J Hepatobiliary Pancreat Surg. 2005;12(5):391-8. doi: 10.1007/s00534-005-0996-x.
BACKGROUND/PURPOSE: Many cases have been reported of disastrous port-site recurrence after laparoscopic cholecystectomy (LC) revealed unsuspected gallbladder carcinoma (GBC). Some investigators have reported that the prognosis of patients after LC showed unsuspected GBC is not worsened by laparoscopic procedures. We retrospectively reviewed our cases and the literature to reconfirm the intrinsic risks of LC for unsuspected GBC.
Of 1663 patients who underwent LC from January 1991 to December 2003 in a single institution, 9 (0.54%) with unsuspected GBC were reviewed.
These 9 patients consisted of 5 men and 4 women, whose ages ranged from 58 to 87 years, with a median age of 73 years. Two patients with a pT1a tumor (limited to mucosa) and 2 patients with a pT1b tumor (muscle layer) underwent no further operation. The remaining 5 patients with a pT2 tumor (subserosa) underwent further operations with lymph node dissection.

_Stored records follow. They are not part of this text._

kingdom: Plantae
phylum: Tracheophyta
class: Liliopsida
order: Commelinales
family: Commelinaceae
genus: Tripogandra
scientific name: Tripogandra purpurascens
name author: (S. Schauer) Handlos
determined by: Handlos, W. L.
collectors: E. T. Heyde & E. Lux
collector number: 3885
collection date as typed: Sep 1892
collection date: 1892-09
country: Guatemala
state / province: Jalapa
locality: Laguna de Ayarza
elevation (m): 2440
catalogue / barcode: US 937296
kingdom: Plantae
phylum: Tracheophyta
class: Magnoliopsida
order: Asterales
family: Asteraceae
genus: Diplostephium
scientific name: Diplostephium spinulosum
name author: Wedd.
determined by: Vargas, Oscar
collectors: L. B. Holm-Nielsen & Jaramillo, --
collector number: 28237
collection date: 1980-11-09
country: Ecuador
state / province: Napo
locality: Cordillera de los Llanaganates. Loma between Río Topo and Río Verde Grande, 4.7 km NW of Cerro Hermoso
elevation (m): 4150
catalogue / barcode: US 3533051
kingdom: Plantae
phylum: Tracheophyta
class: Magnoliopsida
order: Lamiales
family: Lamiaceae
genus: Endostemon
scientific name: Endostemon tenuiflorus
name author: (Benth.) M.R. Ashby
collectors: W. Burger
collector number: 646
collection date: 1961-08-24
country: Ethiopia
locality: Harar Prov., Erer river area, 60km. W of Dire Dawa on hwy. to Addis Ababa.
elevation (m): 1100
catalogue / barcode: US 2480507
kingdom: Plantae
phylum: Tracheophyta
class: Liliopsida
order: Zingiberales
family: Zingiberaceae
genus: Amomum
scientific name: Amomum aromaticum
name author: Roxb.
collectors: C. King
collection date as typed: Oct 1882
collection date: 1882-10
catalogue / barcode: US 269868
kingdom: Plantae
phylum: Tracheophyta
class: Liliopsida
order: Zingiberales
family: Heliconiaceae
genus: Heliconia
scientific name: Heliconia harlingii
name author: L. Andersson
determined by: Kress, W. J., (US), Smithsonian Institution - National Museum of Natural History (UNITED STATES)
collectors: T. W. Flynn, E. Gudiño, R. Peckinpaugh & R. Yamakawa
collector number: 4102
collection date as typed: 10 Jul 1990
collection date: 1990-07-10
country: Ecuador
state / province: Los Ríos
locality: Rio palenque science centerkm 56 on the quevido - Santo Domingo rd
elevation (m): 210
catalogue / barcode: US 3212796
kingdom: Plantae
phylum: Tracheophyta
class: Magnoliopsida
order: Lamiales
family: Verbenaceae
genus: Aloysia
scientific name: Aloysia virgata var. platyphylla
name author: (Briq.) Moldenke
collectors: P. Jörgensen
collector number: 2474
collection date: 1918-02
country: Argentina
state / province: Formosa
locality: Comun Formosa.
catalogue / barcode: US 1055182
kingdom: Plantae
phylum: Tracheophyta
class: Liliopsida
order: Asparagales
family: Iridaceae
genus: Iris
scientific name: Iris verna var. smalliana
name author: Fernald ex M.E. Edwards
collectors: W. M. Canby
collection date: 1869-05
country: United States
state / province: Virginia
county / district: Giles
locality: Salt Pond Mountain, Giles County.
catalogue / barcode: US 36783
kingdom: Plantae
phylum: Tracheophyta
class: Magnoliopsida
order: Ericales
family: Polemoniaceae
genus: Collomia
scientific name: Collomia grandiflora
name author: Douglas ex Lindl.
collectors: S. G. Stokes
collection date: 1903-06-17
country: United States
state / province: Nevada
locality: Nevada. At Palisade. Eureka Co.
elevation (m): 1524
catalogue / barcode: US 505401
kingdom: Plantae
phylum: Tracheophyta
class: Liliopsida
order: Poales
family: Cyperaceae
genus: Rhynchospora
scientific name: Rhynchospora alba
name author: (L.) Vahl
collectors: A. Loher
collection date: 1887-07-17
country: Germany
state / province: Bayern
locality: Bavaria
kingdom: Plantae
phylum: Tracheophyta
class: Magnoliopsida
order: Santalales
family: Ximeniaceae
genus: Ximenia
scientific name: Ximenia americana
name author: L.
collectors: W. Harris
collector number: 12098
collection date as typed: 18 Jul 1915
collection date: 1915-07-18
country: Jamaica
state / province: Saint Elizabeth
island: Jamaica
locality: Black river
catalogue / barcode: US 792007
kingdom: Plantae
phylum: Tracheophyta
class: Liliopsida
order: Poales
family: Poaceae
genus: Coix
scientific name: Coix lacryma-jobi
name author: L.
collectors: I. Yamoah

Five patients (2 patients with pT1b and 3 patients with pT2) developed recurrence and all of them died within a median period of 19 months (range 14-37 months) after LC. The causes of death were bone metastases in 1 patient (pT2), local recurrence in 2 patients (pT1b and pT2), and peritoneal metastasis in 2 patients (one elderly patient with pT1b who underwent laparoscopic common bile duct exploration, and one patient with pT2 in whom the cystic duct was damaged during surgery). Four patients (2 with pT1 and 2 with pT2) have been doing well with a median follow-up of 39.5 months (range 12-99 months) after LC.
Surgeons should always prevent bile spillage during LC and when removing the resected gallbladder. When laparoscopic common bile duct exploration is planned, especially for elderly women, surgeons should also bear in mind the increasing possibility of unsuspected GBC.
背景/目的:已有多例报告称,腹腔镜胆囊切除术(LC)后出现灾难性的切口复发,术中发现意外的胆囊癌(GBC)。一些研究者报告称,LC术中发现意外GBC的患者,其预后并未因腹腔镜手术而恶化。我们回顾性分析了我们的病例及相关文献,以再次确认LC对于意外GBC的内在风险。
1991年1月至2003年12月在一家机构接受LC的1663例患者中,对9例(0.54%)意外GBC患者进行了回顾性分析。
这9例患者中,男性5例,女性4例,年龄58至87岁,中位年龄73岁。2例pT1a期肿瘤(局限于黏膜层)和2例pT1b期肿瘤(侵犯肌层)患者未进一步手术。其余5例pT2期肿瘤(侵犯浆膜下层)患者接受了进一步手术及淋巴结清扫。5例患者(2例pT1b期和3例pT2期)出现复发,均在LC术后中位19个月(14至37个月)内死亡。死亡原因分别为:1例(pT2期)骨转移,2例(pT1b期和pT2期)局部复发,2例(1例接受腹腔镜胆总管探查的老年pT1b期患者和1例术中胆囊管受损的pT2期患者)腹膜转移。4例患者(2例pT1期和2例pT2期)情况良好,LC术后中位随访39.5个月(12至99个月)。
外科医生在LC及切除胆囊时应始终防止胆汁外溢。计划进行腹腔镜胆总管探查时,尤其是老年女性患者,外科医生还应考虑到意外GBC可能性增加的情况。